_EXERCISE REQUIREMENTS_: Copy every line of text in the data below word for word, keeping the line breaks, and leave the pictures out.

_PROVIDED RECORDS_:
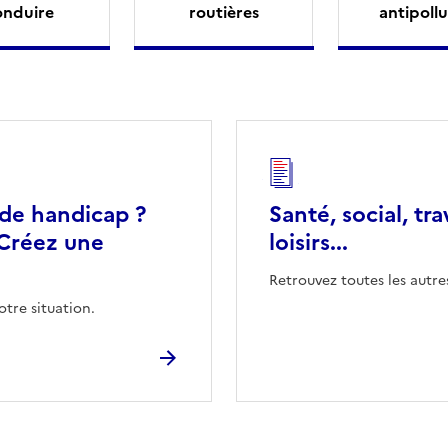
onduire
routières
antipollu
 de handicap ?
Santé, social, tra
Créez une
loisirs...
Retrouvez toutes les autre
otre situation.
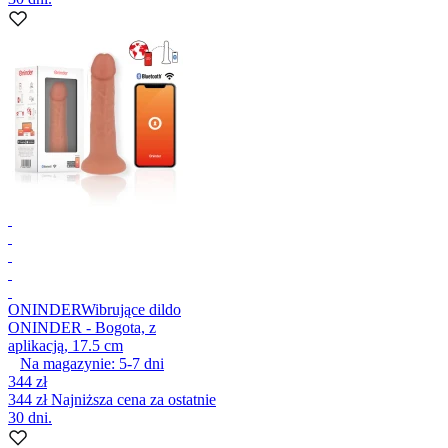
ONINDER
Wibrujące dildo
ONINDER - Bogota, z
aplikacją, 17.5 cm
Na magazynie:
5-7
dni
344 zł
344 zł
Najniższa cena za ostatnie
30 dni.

_ANSWER AREA_:
onduire
routières
antipollu
 de handicap ?
Santé, social, tra
Créez une
loisirs...
Retrouvez toutes les autre
otre situation.
ONINDER
Wibrujące dildo
ONINDER - Bogota, z
aplikacją, 17.5 cm
Na magazynie:
5-7
dni
344 zł
344 zł
Najniższa cena za ostatnie
30 dni.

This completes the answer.